Today, animators have access to the world’s greatest performances on DVD and video-sharing websites. But I encourage my students to attend live shows, especially those in one, whenever they can, be it in a circus, concert, nightclub or legit theatre. The immediacy and thrilling communication between live performers and audiences cannot be topped in other media.

Through the years, I have witnessed numerous in one performances that have enriched my life.

There was masterful mime Marcel Marceau’s silent pathos (above) and tummler Danny Kaye at the original Ziegfeld Theatre in 1963 led delighted audiences in nonsense songs (below).

In her 1981 solo show “The Lady and Her Music,” Lena Horne received a standing ovation on only her second song (the powerful “I Got A Name”).

The performance begins around the 2.30 mark.

In 1967, I saw Judy Garland in good form, despite being frayed of voice, offer a joyful show (one of her last) at the Palace Theatre.

In 2009, I saw Lorenzo Pisoni (interview above), a young clown performing his brilliant stage memoir Humor Abuse, enthralled.

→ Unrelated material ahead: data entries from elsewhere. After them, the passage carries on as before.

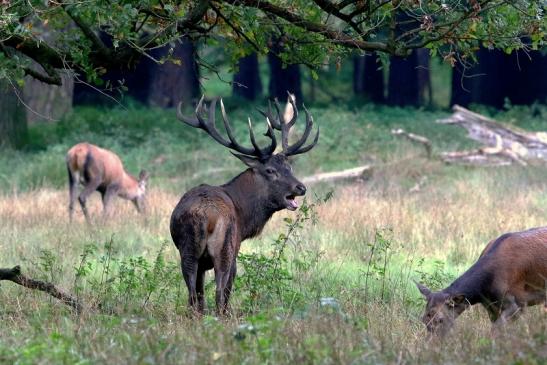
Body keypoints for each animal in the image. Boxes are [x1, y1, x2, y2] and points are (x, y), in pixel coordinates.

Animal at [170, 96, 316, 312]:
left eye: (289, 167)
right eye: (270, 170)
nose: (301, 187)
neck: (244, 216)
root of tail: (205, 216)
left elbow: (200, 293)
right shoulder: (236, 246)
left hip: (188, 251)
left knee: (193, 295)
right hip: (225, 249)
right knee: (220, 292)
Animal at [418, 226, 547, 336]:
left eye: (441, 319)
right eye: (423, 319)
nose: (432, 343)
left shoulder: (518, 303)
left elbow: (496, 330)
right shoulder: (491, 308)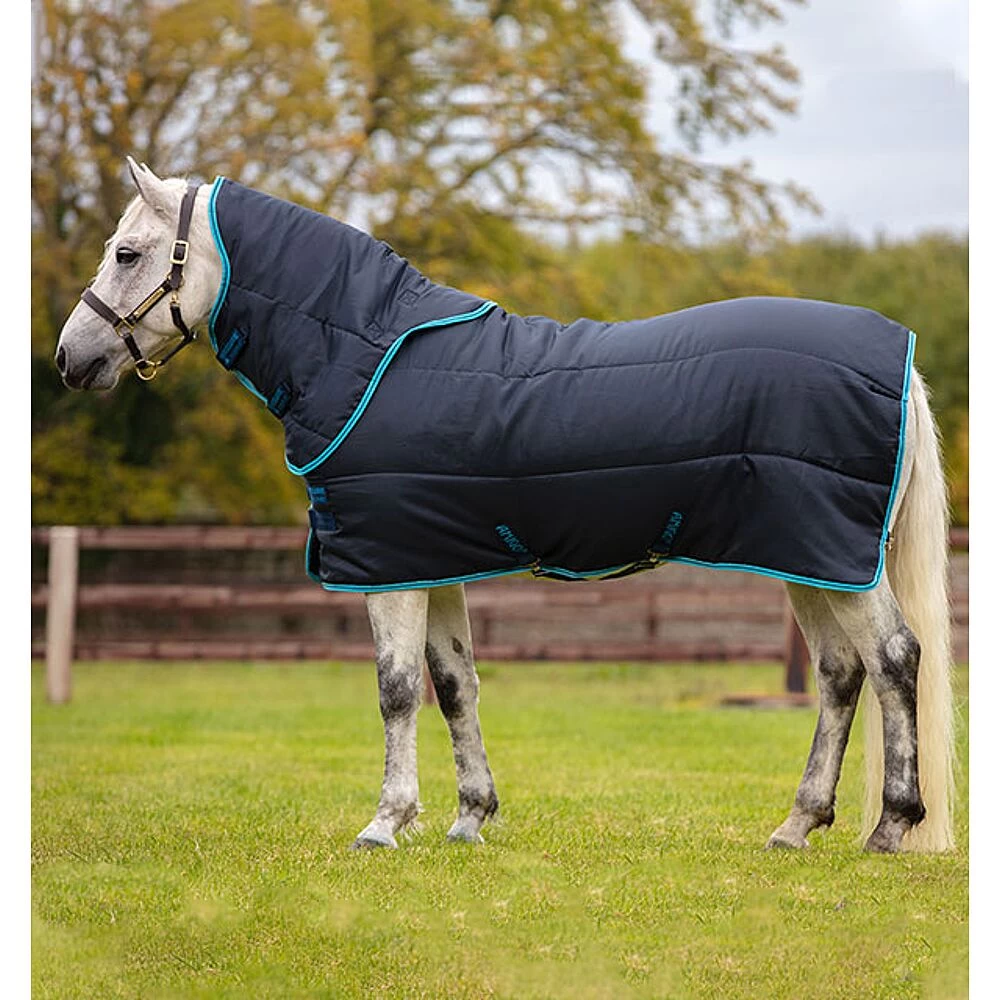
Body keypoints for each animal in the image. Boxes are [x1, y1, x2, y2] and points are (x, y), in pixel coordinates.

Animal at [54, 158, 955, 854]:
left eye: (128, 252)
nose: (70, 358)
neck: (365, 353)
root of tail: (901, 358)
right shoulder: (428, 560)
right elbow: (455, 685)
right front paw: (468, 819)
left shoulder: (388, 568)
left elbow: (395, 690)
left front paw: (385, 824)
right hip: (809, 557)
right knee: (841, 674)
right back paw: (796, 826)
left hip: (831, 557)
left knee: (893, 659)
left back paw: (890, 827)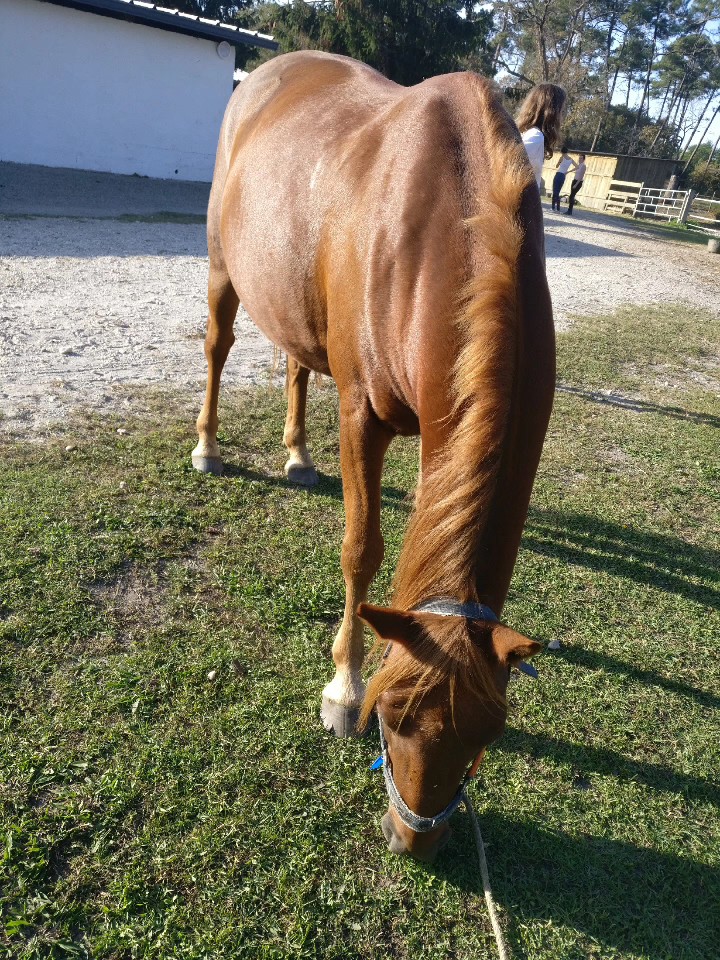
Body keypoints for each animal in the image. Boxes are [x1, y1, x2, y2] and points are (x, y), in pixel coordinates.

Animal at [192, 51, 555, 861]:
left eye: (490, 733)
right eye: (389, 718)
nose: (413, 841)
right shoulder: (363, 416)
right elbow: (362, 549)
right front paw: (341, 688)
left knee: (297, 367)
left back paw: (297, 455)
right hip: (224, 269)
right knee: (218, 348)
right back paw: (207, 443)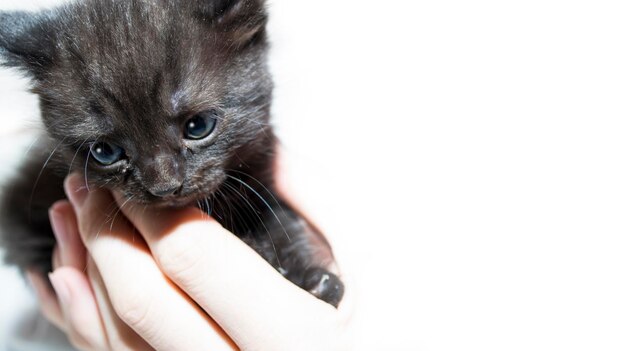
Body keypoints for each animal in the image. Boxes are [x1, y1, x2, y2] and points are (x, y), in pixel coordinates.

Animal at [0, 0, 342, 308]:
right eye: (105, 151)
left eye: (199, 125)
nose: (164, 187)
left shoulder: (261, 178)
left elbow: (282, 220)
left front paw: (312, 278)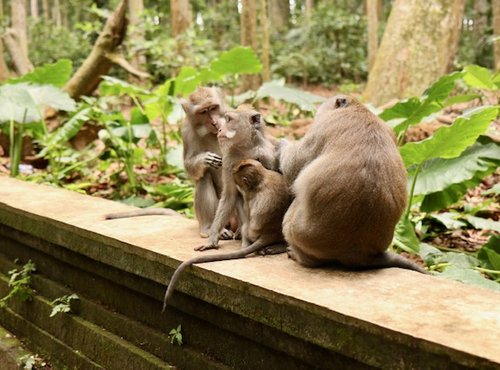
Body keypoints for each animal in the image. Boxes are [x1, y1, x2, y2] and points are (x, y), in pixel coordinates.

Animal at [104, 85, 233, 238]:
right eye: (203, 112)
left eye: (213, 107)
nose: (214, 122)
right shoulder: (187, 131)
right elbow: (191, 169)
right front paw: (204, 159)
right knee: (204, 177)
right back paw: (210, 228)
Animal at [195, 105, 282, 253]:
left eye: (229, 120)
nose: (219, 129)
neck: (246, 148)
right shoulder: (228, 158)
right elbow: (230, 195)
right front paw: (212, 239)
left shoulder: (269, 154)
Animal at [280, 94, 428, 274]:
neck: (360, 110)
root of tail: (359, 253)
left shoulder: (323, 126)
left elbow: (293, 169)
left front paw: (282, 144)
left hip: (301, 233)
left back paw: (301, 258)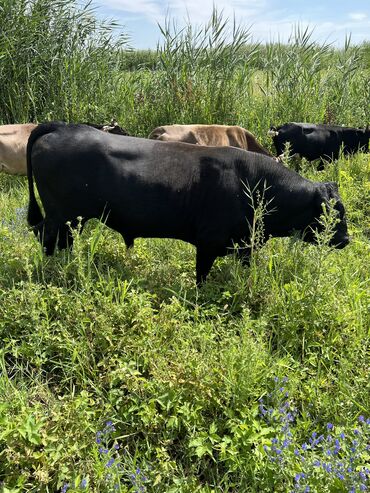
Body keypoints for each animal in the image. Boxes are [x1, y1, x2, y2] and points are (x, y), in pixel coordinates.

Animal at [27, 121, 348, 282]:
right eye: (333, 212)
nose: (346, 240)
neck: (256, 183)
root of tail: (63, 126)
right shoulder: (207, 243)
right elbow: (201, 278)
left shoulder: (244, 246)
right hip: (60, 215)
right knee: (47, 237)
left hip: (73, 219)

During a non-stop, bittersweet monologue about growing up in a circus and learning to be a clown, Pisoni juggled, dodged falling sandbags, endured backbreaking pratfalls, and interacted physically with the audience doing magic tricks.

Josephine Baker also touched audiences both emotionally and physically at Carnegie Hall In 1973. La Baker, the legendary Missouri-born dancer/chanteuse/expatriate who became the toast of Paris in the 1920s, began her show dressed in a pink body stocking and huge plumed headdress. She looked and sounded amazing, totally belying her 67 years. Throughout the concert she changed into many costumes and sang many songs, finally dissembling into a simple black leotard and pixie-cut wig to dance the twist with lucky audience members she enticed onto the stage.

Part of the magic of live performance is the transformation before our eyes of ordinary human beings into gods and goddesses. In 1967, outside a huge theatre in a circus tent in Lambertville, New Jersey, called St. John Terrell’s Music Circus, I watched an old man in a trench coat and golfer’s hat wander about the parking lot holding an umbrella during a light drizzle. Theatre patrons parking their cars were unaware they were in the midst of the star they had come to see.

The elderly gentleman was conscientiously preparing himself — meditating, gathering his strength — for the upcoming two-hour performance, an endurance contest even if one were not close to his 80 years of age. As he headed for the dressing room, I recognized him. It was distressing how old and tired he seemed. What kind of performance, I wondered, could we expect tonight? Inside the theatre-in-the-round, the answer soon came. “Ladies and gentlemen,” the announcer said, “Maurice Chevalier!”

A brilliant spotlight hit a dashing young figure at the top of an aisle. The rosy-cheeked, grinning boulevardier in tuxedo and straw hat rakishly tilted over one eye began energetically strutting toward the tiny round stage. The audience exploded. This young/old man of impeccable charm proceeded to entertain us thrillingly all evening with only a piano accompaniment.

Four decades later, the memory of that entrance, and that show, still brings tears to my eyes.